Analyst Michael Schiff of MAS Strategies said SAS’s revenue picture also benefits from an extremely loyal customer base.

“They have a reputation of doing the right things for their customers,” he said. “I think that it’s a company people enjoy doing business with.”

Last year SAS was tops in advanced analytics with a 35.2 percent market share, up from 34.8 percent in 2010, according to research firm IDC. In the overall business analytics market, which also includes segments such as data warehousing and business intelligence, its market share was 7.1 percent last year.

If SAS’s revenue growth comes in at the low end of Davis’ projection, it would fall short of the 12 percent spurt that propelled the company to $2.72 billion in revenue in 2011. Last year’s growth far outstripped the 5.2 percent rise in sales the company saw in 2010.

The fourth quarter is crucial for SAS because that’s typically when the company logs more than 30 percent of what it calls “new sales” – sales to brand-new customers or sales to existing customers that expand their use of SAS software.

Davis said he is pleased with the company’s overall performance and “very pleased” with sales growth in the United States.

“I really didn’t think it would be up as much as it is right now,” he said of U.S. sales. “I thought people (would still be going) around wearing T-shirts saying, ‘I’m cautiously optimistic but I’m not buying anything.’ ”

SAS is privately held but discloses its annual revenue, which has increased every year since it was founded in 1976. The company doesn’t disclose its profit.

“What we sell in the marketplace has a very strong, quantifiable return on investment,” Davis said. “We’re selling fraud-detection software. We’re selling risk-calculation software. ... that’s why we grow even in a down economy.”

SAS relies on annual subscription fees from customers, which makes it harder to increase revenue compared to competitors that typically charge a large upfront fee plus much smaller maintenance fees in subsequent years.

SAS is one of the Triangle’s largest private employers and has steadily added to its local workforce. It broke ground in the summer on a 213,000-square-foot building at its sprawling Cary campus that will house about 650 workers when it is ready for occupancy in 2014.

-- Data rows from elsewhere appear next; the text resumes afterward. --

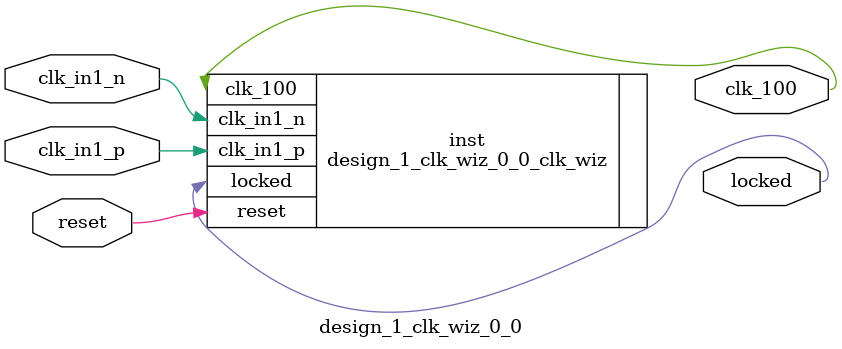
<source format=v>


`timescale 1ps/1ps

(* CORE_GENERATION_INFO = "design_1_clk_wiz_0_0,clk_wiz_v6_0_5_0_0,{component_name=design_1_clk_wiz_0_0,use_phase_alignment=true,use_min_o_jitter=false,use_max_i_jitter=false,use_dyn_phase_shift=false,use_inclk_switchover=false,use_dyn_reconfig=false,enable_axi=0,feedback_source=FDBK_AUTO,PRIMITIVE=MMCM,num_out_clk=1,clkin1_period=5.000,clkin2_period=10.0,use_power_down=false,use_reset=true,use_locked=true,use_inclk_stopped=false,feedback_type=SINGLE,CLOCK_MGR_TYPE=NA,manual_override=false}" *)

module design_1_clk_wiz_0_0 
 (
  // Clock out ports
  output        clk_100,
  // Status and control signals
  input         reset,
  output        locked,
 // Clock in ports
  input         clk_in1_p,
  input         clk_in1_n
 );

  design_1_clk_wiz_0_0_clk_wiz inst
  (
  // Clock out ports  
  .clk_100(clk_100),
  // Status and control signals               
  .reset(reset), 
  .locked(locked),
 // Clock in ports
  .clk_in1_p(clk_in1_p),
  .clk_in1_n(clk_in1_n)
  );

endmodule

</source>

SAS has 5,048 workers in Cary after adding 219 employees so far this year. Company-wide, SAS has 13,343 workers, up 6.2 percent from the beginning of the year, “which is ahead of what we had budgeted for this year,” Davis said.

New products

Looking beyond 2012, Davis is bullish on the market’s reception of the company’s High-Performance Analytics offering, unveiled at the end of last year, which he called “probably one of the most significant technology advancements in SAS’s 36-year history.” It enables dramatically faster data analysis.

“It’s a brand-new revenue stream,” he said. “We have a very large sales pipeline for next year. We are going to see this have a heavy impact on SAS’s revenue next year.”

High-Performance Analytics, which includes various components that customers can pick and choose from, enabled a Singapore bank to perform a risk analysis that previously took 20 hours in just 15 minutes, Davis said. A European telecommunications company with about 12 million customers that used to devote 10 hours to analyzing how best to optimize its marketing dollars can now do it in 90 seconds.

“As people are now relying on data to support their day-to-day decision making, it has become strategic to their operations,” Davis said. “As such, they’re demanding answers much quicker than they might have in the past.”

Davis said SAS also has embarked on overhauling the user interfaces of a number of its products. Earlier this year it revamped the interface for its Visual Analytics Explorer software, a data discovery tool used for analyzing large amounts of data and detecting patterns.

But the reaction to Visual Analytics Explorer’s interface has been so upbeat that that company is considering making its “look and feel” standard across all of SAS’s products, Davis said.